15 Minutes With … Terry Judd


Terry Judd on serving as a director in Hennepin, Ill.

Terry Judd

of the $133 Million-Asset
North Central Bank in Hennepin, Ill

IB: Where is North Central Bank?

Judd: We are located in Hennepin, on the banks of the Illinois River in Putnam County, Ill. Hennepin is the county seat of Putnam County and the main economic hub. The area is tied mainly to corn and soybean production, as well as some manufacturing and health care related services.

Our claim to fame is that our courthouse was built in 1839 and is the oldest courthouse in Illinois that is still in use. The original courthouse has been maintained as it was when Abraham Lincoln was practicing law in the 8th Judicial Circuit.

IB: What insights and skills do you bring to the bank as a community bank director?

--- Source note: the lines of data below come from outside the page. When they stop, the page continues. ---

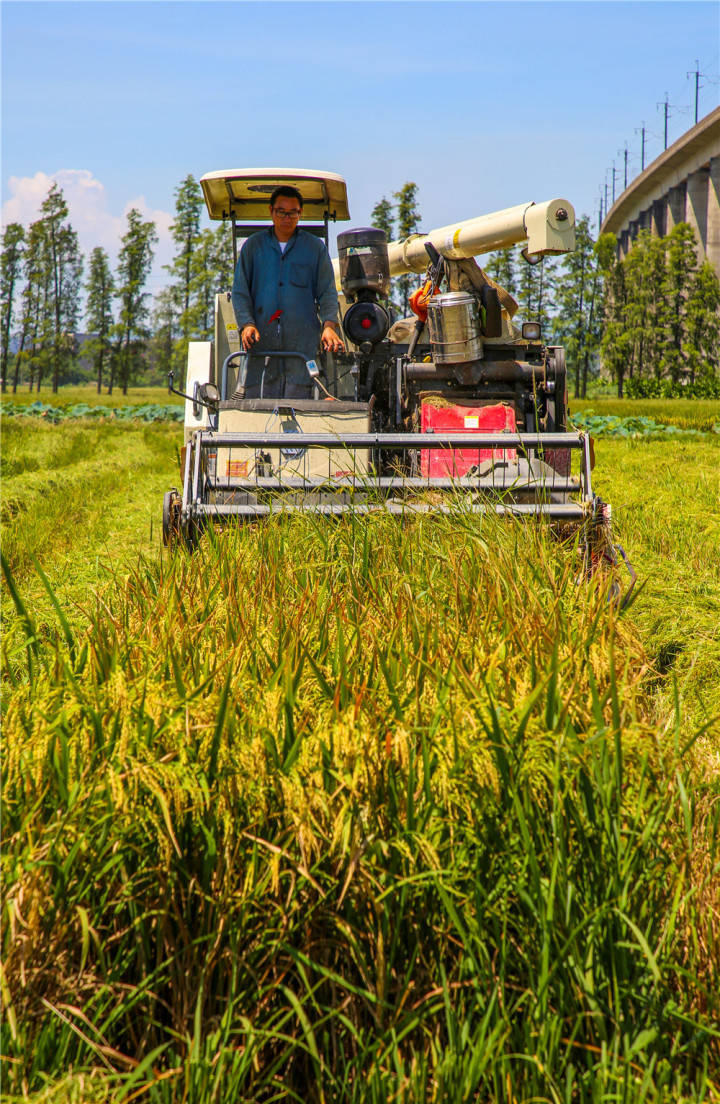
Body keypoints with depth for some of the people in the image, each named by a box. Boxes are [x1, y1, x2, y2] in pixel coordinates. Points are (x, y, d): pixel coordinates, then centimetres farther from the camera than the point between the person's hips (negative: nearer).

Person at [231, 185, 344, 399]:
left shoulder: (315, 247, 12)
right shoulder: (254, 245, 13)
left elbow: (327, 292, 9)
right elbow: (240, 291, 9)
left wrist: (329, 325, -9)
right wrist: (246, 324, -8)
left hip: (302, 341, -1)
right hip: (261, 340, 1)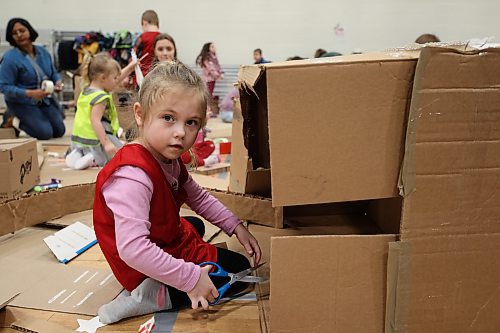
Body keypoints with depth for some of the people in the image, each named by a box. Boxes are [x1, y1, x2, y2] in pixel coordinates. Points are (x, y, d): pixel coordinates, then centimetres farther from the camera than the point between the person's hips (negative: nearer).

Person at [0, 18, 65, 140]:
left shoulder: (43, 52, 2)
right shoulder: (10, 57, -17)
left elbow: (54, 73, 15)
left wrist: (58, 82, -9)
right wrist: (30, 93, -30)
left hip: (45, 99, 6)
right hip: (22, 103, -6)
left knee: (59, 131, -2)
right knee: (45, 133, -18)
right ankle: (17, 121, 8)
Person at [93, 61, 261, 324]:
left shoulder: (169, 159, -5)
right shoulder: (132, 176, -37)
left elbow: (198, 197, 10)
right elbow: (131, 248, -44)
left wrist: (236, 226, 1)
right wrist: (190, 278, -37)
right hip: (147, 269, -10)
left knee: (195, 225, 39)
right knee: (239, 270, 0)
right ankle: (155, 296, -11)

Judd: My background as a small-business person helps me to provide insight. When my brother and I started Judd Properties, a commercial real estate company, things were very hard for us. I can really empathize with our small-business customers who are going through the same process. This is important on a bank board. Too often directors live in a world completely apart from those less fortunate.

My greatest skill is it that I know business, understand financials and have so far been able to use this to help the bank make smart decisions that are good for both the bank and the community.

IB: As a businessman, what have you learned by being a community bank director?

Judd: If there is a single thing that I would say that I have learned it would be the positive effect a bank can have toward the betterment of the life of the community. I honestly do not know where some of our small communities would be without a dedicated and involved community bank.

IB: What’s the toughest challenge facing the North Central Bank?

Judd: The current regulatory environment is the toughest challenge we’re currently grappling with. We need a regulatory overhaul that provides community banks with regulations that are fair, fit and appropriate to the level of risk that they pose to the economy.

IB: What’s the best thing about being a community bank director?

Judd: The ability to affect change in the community is the most rewarding part of this job. I’ve been with the bank for more than 24 years, and it has been a privilege to watch this county flourish. It’s great to see the positive changes in people’s lives and the life of the community.

IB: How do you see the future of North Central Bank?

Judd: I’m very optimistic about the future. Over the last few years we’ve introduced mobile and text message banking as well as real-time processing in an effort to provide our customers with the best services available and to position the bank for the future.

I also like our opportunity for acquisitions. The current regulatory demands are wearing down bankers. There is a lot of fatigue in the industry. We’ll hopefully be able to capitalize on this fatigue and acquire a quality community bank looking to leave the industry. Additionally, we hope to be able to add some talented community bankers from these fatigued banks.

IB: What do you like to do for fun?

Judd: When I’m not working, I love gardening and spending time with my two grandchildren. I also enjoying volunteering in the community, reading and playing golf, if you can call it that!